# Got my frame in today; more work on the 374.



## llskis (Apr 11, 2013)

Got my new frame in today from Doug Peck; got here earlier than what I thought. Pictures below. The 974 (Dummy) I bought had a bad frame; but by purchase price reflected that.
Both frames are marked A/F#PA13D153 even though the newer one was made from Lionel.
As you can see the new one has colors I do not want so I will bring it to my "powder painter" to sandblast and paint satin black. This should be right on to the orginal color. When done I will transfer everything from the old one to the new one. The only thing I will add
is a 100 Ohm resister to the circuit to reduce the brightness/heat of the lamps as this will be a display only item; on all the time. Good bodies are hard to find because the originals
melted the body due to the heat. Very bad design by AC Gilbert on this. Very similiar to 
"Sam" the semephore as there is no area for "displacement of heat" from the bulb. Comments alway welcome--Larry:smilie_daumenneg:


----------



## Kwikster (Feb 22, 2012)

Perhaps you could upgrade to LED's as the produce no heat and will last a long, long time. They make direct fit replacements, no wiring changes needed if you're running a DC power source. Some do come ready to install for AC applications as well.

Carl


----------



## llskis (Apr 11, 2013)

Kwikster said:


> Perhaps you could upgrade to LED's as the produce no heat and will last a long, long time. They make direct fit replacements, no wiring changes needed if you're running a DC power source. Some do come ready to install for AC applications as well.
> 
> Carl


Carl: Thanks for the idea; but "been there;tried that" and really don't like the results.
Why? I found that the LED bulbs give off a different color light output; it's more of a white
type of color. The old bulbs give off a more yellowish color. Larry


----------



## Big Ed (Jun 16, 2009)

Can you line it with tin foil to deflect the heat?
Don't they sell a soft white LED?

Put a switch on the light so you can turn it on and off?
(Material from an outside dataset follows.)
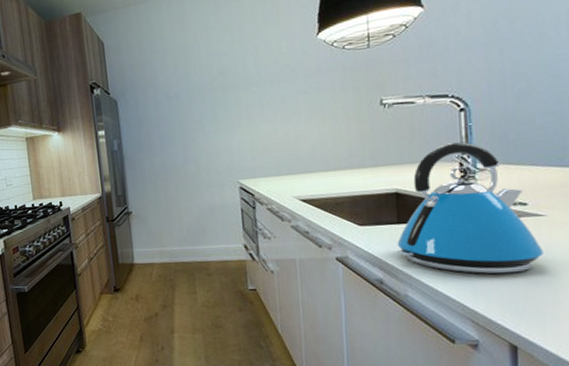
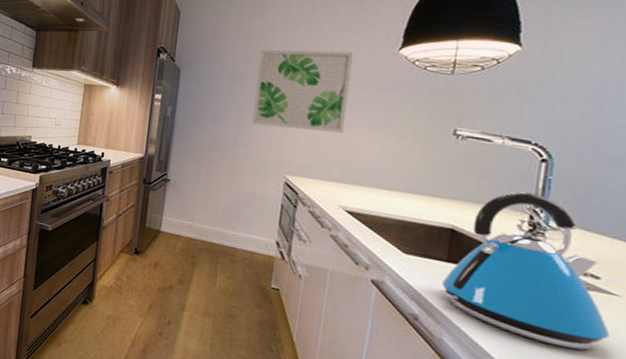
wall art: none [189,47,283,139] -> present [252,49,354,133]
It is a handsome paint scheme, shame you will only display it instead of running it.


----------



## llskis (Apr 11, 2013)

big ed said:


> Can you line it with tin foil to deflect the heat?
> Don't they sell a soft white LED?
> 
> Put a switch on the light so you can turn it on and off?
> ...


big ed: Thanks for the comments. Really don't want to go to the tin foil route; just not
right way to do it. The display itself has a power switch so no need to add more. Yes a
very handsome paint scheme; something about those combinations of colors. Don't have
the room for a nice display but may get one of those "All Aboard" sets just to have a live
test track available. Will add the resistor(can always be take out if needed).Larry


----------



## llskis (Apr 11, 2013)

My bad: Just realized I listing the wrong number for my project. Please excuse the
mistake: It should be 374 instead of 974. Will give you update when frame gets back.
Larry


----------



## Nuttin But Flyer (Dec 19, 2011)

Yes, I expected to see an unloading box car - hey, none of us is perfect. And I have sausage fingers when typing.....


----------